**WORK REQUEST 1:**
According to the Japan travel piece, how many pieces of artwork by Kyoto artists hang on the walls of the Hotel Granvia?
**WORK REQUEST 2:**
Copy out the Japan travel piece word for word, everything from "There are a" down to "for the afternoon.".

**EXCERPT:**
------------
The only way to travel. A brand spanking new Marian Keyes novel and vino (albeit in a plastic cup).
Whilst BF is most content with snapping pictures of Mount Fuji through the windows and Asahi.
Exploring the stunning and serene countryside of Japan is a must, and traveling out of Tokyo is easy, fast and super comfy on the bullet train. You’ll get across to the other side of Japan in about half the time of a car or normal train.
First stop Kyoto. Originally the first capital city of Japan, it’s one of the premiere places in Japan to visit temples, gardens and shrines, whilst enjoying the relaxed nightlife and restaurants.
Our hotel was conveniently located upstairs from the Kyoto train station – a never-ending maze of shops and restaurants that I was to spend hour after captivating hour exploring.
Upon entering the lobby of the Hotel Granvia it was hard not to be impressed by its opulence and the service from the concierge. But this was not one of those hotels that disguises average rooms with a swanky facade, for our room was also luxurious, with a marble bathroom, lounge area and views from our window looking out over Kyoto. The beautiful ambience of the hotel is heightened with walls adorned with 1000 pieces of artwork from Kyoto artists.
Our Guest Services Manager Shiho Ikeuchi, went out of her to look after my boyfriend who came down with an extreme case of tonsillitis, requiring him to seek medical attention. With an allergy to Penicillin, I’m not sure what I would have done without her translating to the doctor to ensure he received the right medication and booking him into the hotel medical rooms to be placed on a drip.
So in between bouts of getting my Florence Nightingale on, my boyfriend insisted that I continue exploring Kyoto. There isn’t much to see outside of the Kyoto station itself, but there is an excellent circular looping hop on, hop off bus service right outside the entrance of the hotel and station.
There are a number of buses that loop in different parts of Kyoto, which of course appealed to the fly-by-the-seat-of-my-pants traveler that I am. Thrilled by the looming element of surprise, I just went and joined a random cue and let my journey unfold from one discovery to the next for the afternoon.
Before the BF took ill with the lurgie, we ventured out to dinner in what was to become my favourite district in Kyoto. Sanjo. Beautiful tree lined streets and laneways, with some amazing restaurants and shops selling stunning Japanese wares.
We had a memorable experience at a restaurant, where upon entering we were motioned to take our shoes off, and were ushered with a wooden key into a room full of wooden lockers. We joined the dots, and we were then guided bare foot upstairs to a room containing private booths. To enhance the feeling of intimacy, our waitress only appeared when we pushed a buzzer on our table. Stunning food that we seemed to continue to order dish after sublime dish, along with drink after drink, to be surprised with a very inexpensive bill at the end.
No holiday is complete without a hairy taxi ride. One where you can’t decide if the taxi driver is being genuine that he is lost, whether you will get to your hotel, and then how much the ordeal is going to cost.
But we eventually made it to the ANA Crowne Plaza Osaka, and whilst it also an opulent entrance that at first glance made me want to squeal with 5-star delight, upon closer inspection the gold beams and brown décor told stories of bygone ‘80s glamour, when the hotel would have been in its prime (and women would’ve been queuing at the concierge in shoulder pads).
------------
**EXTRACTED RECORDS:**
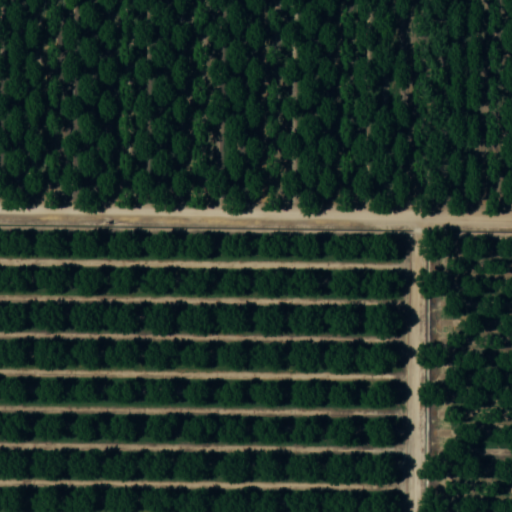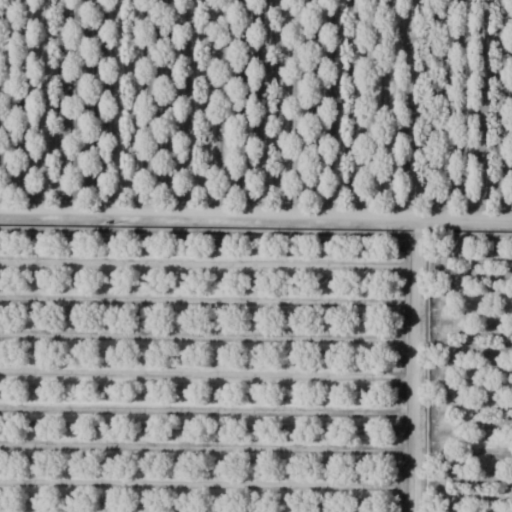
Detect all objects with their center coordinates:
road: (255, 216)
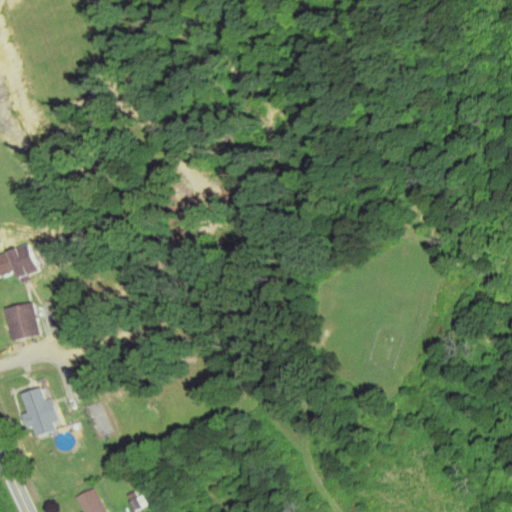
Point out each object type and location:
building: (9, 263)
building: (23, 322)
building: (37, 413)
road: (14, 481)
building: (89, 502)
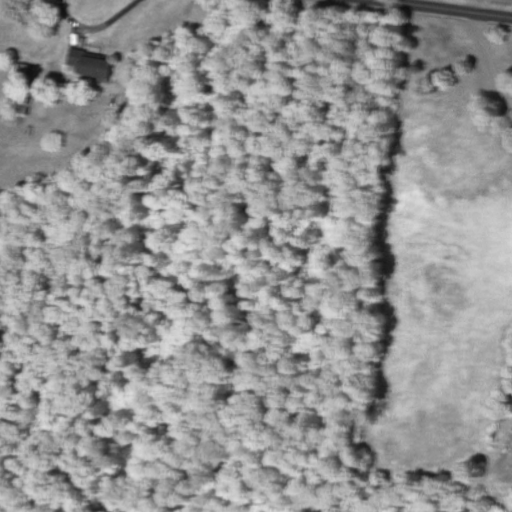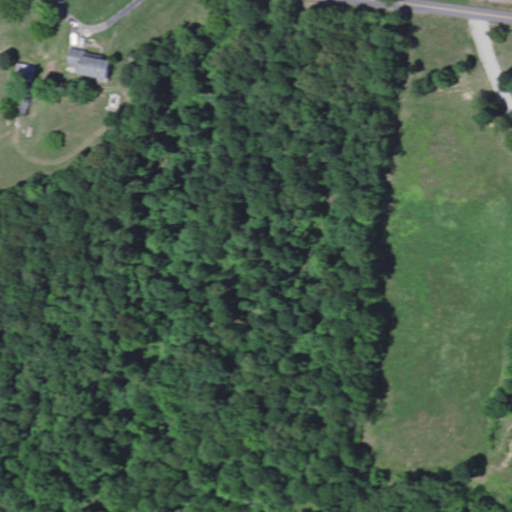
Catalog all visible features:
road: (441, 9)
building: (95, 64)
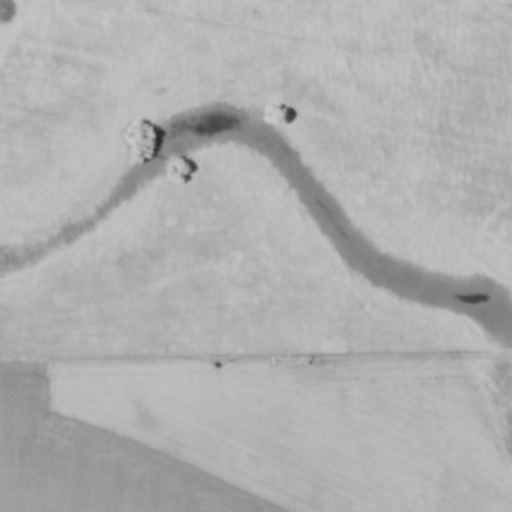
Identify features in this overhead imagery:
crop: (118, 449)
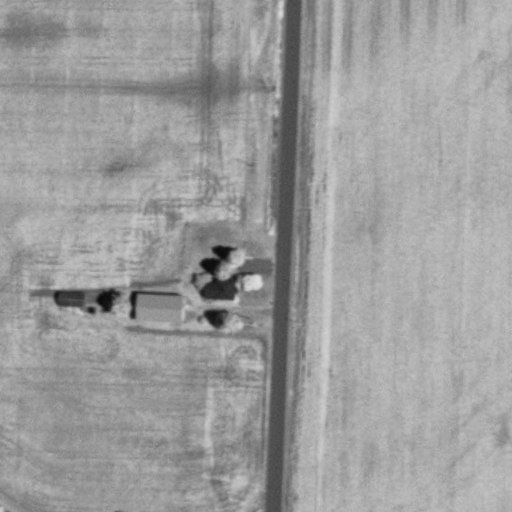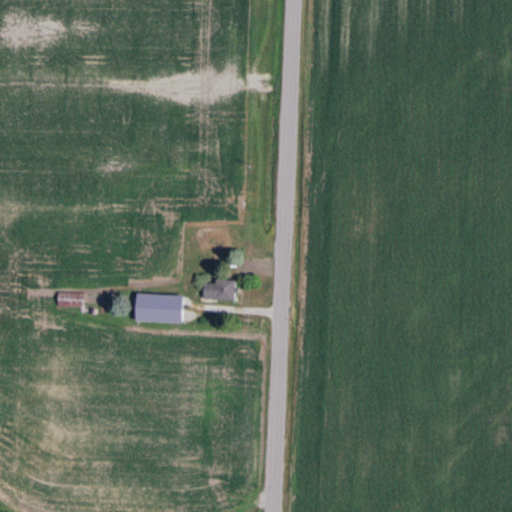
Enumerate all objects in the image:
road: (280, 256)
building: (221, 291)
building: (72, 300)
------------
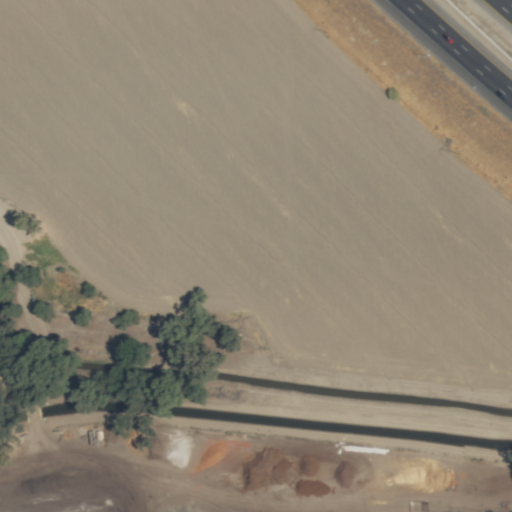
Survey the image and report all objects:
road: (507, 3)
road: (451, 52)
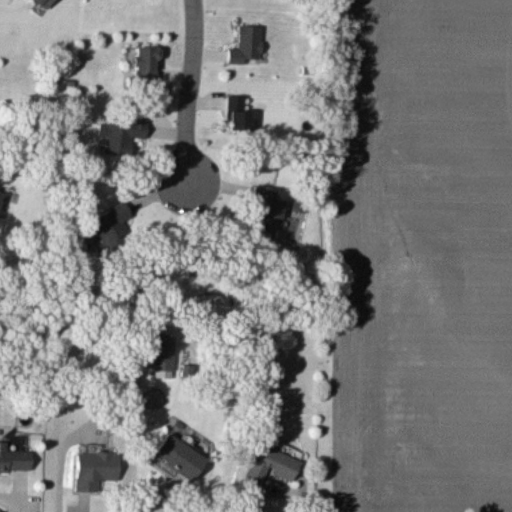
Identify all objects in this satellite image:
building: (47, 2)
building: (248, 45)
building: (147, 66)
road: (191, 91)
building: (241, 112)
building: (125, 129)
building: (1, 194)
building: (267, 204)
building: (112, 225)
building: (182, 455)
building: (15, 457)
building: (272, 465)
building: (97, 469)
------------
**EXERCISE RESPONSE 1:**
1000 pieces

**EXERCISE RESPONSE 2:**
There are a number of buses that loop in different parts of Kyoto, which of course appealed to the fly-by-the-seat-of-my-pants traveler that I am. Thrilled by the looming element of surprise, I just went and joined a random cue and let my journey unfold from one discovery to the next for the afternoon.